Gabriela, Clove And Cinnamon: A Must-Read Novel
I'm planning to eat a moqueca today, a typical Brazilian dish consisting of salt water fish stew in coconut milk, onions, garlic, tomatoes, coriander and palm oil from Bahia. This will be my way of celebrating having finished the delicious novel Gabriela, Clove and Cinnamon by Brazilian writer Jorge Amado.
Despite the fact that much of our literature is not very well known outside the borders of Brazil, chances are that readers will have heard of Amado and his homeland, Bahia. He is one of our most popular writers of the 20th century, and his books have been translated into more than 40 languages throughout the world.
Many of his works have been transformed into Brazilian soap operas, miniseries, and movies, but, of course, the experience of watching Amado either on the big or small screen does not compare to the much deeper pleasure of embarking on the deliciously funny, poetic and all-encompassing canvas of his writing.
Jorge Amado treats the reader with a wealth of unforgettable characters from the lowest to the highest echelons of the provincial cities of northeastern of Brazil, who intermingle via a network of politics, friendships, romance and violence.
Gabriela, the novel, is a dream-like account filled with humor, poetry, and cultural information. As a Brazilian, it felt great to be transported to the Ilheus (a town on the coast of Bahia) in the first decades of last century, when the cacao business was booming, changing the town and its customs at a pace never seen before. Progress was threatening the lifestyle and status quo of the first farmers and their families who had seized huge expanses of land, aided by their armed jagunços, (bodyguards) using violence and murder in constant ambushes against their opponents. But times were now changing, with the arrival of technology and forward-thinking businessmen, who came to these backward towns attracted by the riches generated by the cacao.
Jorge Amado delivers his prose in a light, funny and detached, ironic tone, yet showing great warmth and understanding towards his characters. He depicts prostitutes, rich farmers, that he calls “colonels”, their jagunços, churchgoing and gossipy spinsters, lonely concubines, small time businessmen, and pseudo-intellectuals, against the backdrop of the geography and culture of the small provincial cities of the early decades of the 20th century.

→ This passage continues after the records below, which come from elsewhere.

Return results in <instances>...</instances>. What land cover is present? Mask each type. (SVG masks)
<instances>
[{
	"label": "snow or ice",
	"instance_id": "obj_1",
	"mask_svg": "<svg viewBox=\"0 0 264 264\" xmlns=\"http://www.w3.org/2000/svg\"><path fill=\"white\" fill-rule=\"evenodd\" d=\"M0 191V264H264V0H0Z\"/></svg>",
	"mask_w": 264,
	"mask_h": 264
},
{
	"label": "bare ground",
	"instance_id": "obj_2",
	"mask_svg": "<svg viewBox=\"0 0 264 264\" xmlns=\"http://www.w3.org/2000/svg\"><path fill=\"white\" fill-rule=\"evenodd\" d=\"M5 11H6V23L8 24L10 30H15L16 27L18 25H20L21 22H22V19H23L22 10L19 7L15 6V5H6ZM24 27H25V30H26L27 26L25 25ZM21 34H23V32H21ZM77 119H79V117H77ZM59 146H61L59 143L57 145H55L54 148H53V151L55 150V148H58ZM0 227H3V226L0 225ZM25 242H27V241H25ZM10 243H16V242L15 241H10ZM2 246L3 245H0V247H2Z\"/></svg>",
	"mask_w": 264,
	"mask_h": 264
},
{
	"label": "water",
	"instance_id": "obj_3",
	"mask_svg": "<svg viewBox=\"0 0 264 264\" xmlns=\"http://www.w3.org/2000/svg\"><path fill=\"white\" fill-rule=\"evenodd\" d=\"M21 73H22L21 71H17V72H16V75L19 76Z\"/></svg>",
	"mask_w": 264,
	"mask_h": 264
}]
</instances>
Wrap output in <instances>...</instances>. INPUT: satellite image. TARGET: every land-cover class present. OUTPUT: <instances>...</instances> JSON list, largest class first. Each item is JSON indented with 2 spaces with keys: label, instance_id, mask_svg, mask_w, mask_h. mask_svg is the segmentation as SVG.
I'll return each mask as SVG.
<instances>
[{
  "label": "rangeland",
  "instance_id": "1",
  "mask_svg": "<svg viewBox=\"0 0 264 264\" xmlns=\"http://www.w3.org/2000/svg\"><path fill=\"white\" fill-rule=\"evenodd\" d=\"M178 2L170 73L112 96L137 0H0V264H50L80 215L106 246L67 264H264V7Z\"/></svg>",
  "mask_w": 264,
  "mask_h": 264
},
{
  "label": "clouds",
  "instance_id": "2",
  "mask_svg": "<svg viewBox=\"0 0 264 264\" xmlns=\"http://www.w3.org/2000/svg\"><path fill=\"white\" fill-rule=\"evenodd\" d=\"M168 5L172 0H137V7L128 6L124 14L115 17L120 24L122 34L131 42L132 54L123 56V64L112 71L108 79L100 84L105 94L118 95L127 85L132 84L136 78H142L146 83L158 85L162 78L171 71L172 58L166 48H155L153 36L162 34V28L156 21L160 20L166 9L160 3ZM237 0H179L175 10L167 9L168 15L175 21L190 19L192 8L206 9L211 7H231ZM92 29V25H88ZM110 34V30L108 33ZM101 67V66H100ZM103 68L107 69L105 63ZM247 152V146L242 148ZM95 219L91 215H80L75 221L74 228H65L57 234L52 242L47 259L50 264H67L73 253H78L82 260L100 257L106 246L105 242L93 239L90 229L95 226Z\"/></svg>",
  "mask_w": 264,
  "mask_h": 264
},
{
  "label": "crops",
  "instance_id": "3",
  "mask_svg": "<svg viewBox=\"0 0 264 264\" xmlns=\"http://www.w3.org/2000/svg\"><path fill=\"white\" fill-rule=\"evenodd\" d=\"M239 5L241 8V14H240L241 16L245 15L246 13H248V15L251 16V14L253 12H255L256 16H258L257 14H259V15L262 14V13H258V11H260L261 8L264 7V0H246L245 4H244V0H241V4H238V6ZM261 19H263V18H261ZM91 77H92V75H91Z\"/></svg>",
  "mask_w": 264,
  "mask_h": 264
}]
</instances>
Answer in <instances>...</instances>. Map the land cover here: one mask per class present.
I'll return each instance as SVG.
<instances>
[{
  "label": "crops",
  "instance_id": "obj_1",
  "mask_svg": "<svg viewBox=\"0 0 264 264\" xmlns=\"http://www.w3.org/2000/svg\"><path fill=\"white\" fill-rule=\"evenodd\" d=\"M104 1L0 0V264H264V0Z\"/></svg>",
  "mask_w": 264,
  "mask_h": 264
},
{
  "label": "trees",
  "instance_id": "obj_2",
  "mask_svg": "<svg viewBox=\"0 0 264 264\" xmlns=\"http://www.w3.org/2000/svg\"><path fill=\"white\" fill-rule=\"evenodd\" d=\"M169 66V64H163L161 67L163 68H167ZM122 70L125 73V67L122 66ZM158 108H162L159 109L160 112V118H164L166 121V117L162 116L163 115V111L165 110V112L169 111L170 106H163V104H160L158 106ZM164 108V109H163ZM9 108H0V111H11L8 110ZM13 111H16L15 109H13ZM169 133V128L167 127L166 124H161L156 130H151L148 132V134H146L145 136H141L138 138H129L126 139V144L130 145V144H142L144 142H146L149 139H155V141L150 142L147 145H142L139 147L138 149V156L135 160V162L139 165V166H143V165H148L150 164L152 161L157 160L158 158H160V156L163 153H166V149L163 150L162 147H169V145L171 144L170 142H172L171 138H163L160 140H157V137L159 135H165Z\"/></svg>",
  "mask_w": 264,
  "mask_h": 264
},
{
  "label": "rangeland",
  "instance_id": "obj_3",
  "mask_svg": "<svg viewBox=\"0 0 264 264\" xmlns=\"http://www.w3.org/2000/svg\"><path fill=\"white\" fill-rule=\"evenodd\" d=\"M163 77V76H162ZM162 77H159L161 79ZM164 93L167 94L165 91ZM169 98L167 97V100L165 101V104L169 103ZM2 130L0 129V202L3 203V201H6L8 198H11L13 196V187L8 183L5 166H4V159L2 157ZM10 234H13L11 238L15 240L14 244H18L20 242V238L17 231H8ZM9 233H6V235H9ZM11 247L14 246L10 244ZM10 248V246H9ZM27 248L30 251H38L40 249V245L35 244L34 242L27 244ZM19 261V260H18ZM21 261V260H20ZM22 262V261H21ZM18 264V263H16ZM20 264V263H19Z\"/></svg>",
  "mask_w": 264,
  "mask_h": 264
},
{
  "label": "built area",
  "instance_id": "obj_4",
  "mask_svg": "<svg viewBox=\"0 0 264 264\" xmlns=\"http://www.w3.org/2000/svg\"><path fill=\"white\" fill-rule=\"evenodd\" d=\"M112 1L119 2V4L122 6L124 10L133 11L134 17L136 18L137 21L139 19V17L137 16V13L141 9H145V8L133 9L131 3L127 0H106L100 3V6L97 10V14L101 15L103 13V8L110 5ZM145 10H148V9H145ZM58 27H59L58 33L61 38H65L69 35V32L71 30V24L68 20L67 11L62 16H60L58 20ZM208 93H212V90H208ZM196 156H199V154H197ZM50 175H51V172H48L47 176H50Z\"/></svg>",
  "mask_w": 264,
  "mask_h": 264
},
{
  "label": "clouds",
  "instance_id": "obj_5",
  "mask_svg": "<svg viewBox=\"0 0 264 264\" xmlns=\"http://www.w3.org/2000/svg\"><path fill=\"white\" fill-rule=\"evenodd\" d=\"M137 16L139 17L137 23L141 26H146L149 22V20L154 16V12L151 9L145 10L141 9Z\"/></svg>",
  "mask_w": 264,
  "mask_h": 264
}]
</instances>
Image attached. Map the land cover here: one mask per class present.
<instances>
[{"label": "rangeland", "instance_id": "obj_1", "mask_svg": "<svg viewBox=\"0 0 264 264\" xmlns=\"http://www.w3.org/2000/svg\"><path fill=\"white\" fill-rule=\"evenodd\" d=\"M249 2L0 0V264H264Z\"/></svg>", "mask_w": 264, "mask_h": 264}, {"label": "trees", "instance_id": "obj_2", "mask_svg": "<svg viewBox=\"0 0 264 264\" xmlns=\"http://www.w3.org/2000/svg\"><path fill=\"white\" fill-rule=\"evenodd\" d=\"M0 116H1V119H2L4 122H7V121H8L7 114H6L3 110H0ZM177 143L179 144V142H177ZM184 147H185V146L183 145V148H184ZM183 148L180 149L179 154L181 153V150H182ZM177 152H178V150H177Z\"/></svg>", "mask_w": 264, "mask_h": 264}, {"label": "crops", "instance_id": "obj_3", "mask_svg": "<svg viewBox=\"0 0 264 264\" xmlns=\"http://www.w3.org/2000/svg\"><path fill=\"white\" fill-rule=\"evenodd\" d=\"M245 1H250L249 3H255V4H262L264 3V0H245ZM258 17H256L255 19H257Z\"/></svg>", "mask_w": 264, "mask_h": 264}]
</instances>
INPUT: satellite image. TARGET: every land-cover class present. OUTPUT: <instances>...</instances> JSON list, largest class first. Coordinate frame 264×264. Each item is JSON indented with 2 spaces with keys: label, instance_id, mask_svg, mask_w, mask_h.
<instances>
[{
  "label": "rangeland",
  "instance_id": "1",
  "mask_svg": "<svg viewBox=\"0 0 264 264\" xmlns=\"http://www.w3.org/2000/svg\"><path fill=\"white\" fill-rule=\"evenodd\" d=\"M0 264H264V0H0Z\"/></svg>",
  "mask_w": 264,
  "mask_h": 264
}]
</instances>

His prose will stay with you for a long time once you finish the book, such is its power and universality.
Moreover, Gabriela is a very sensual text, filled with the colors, smells, and tastes of Bahia. It’s a book that celebrates life and the liberation of minds, especially women’s, from the colonial chains and obsolete traditions of a male-dominated society. It’s a radical hymn against machismo, opening up doors to the possibility of freedom.
Gabriela, the protagonist, represents the essence of Brazilianness, in her beauty, simplicity, lightheartedness and pleasure for life. Of course, both the main characters in Gabriela, Clove and Cinnamon and Dona Flor and Her Two Husbands, another famous Amado novel, are deeply associated in our minds with the Brazilian actress Sônia Braga, who portrayed them both in famous movies and soap operas during the 1970s. Although I was too young at the time to fully enjoy them, this doesn't prevent me from putting the face of Ms. Braga to the wild Gabriela of the pages of the novel. After all, Sônia Braga was an icon of Brazilian sexuality and beauty in her day.
Jorge Amado is a pleasure to read. His stories will make a deep impression on you and will expand your awareness of Brazilian culture. I strongly recommend them.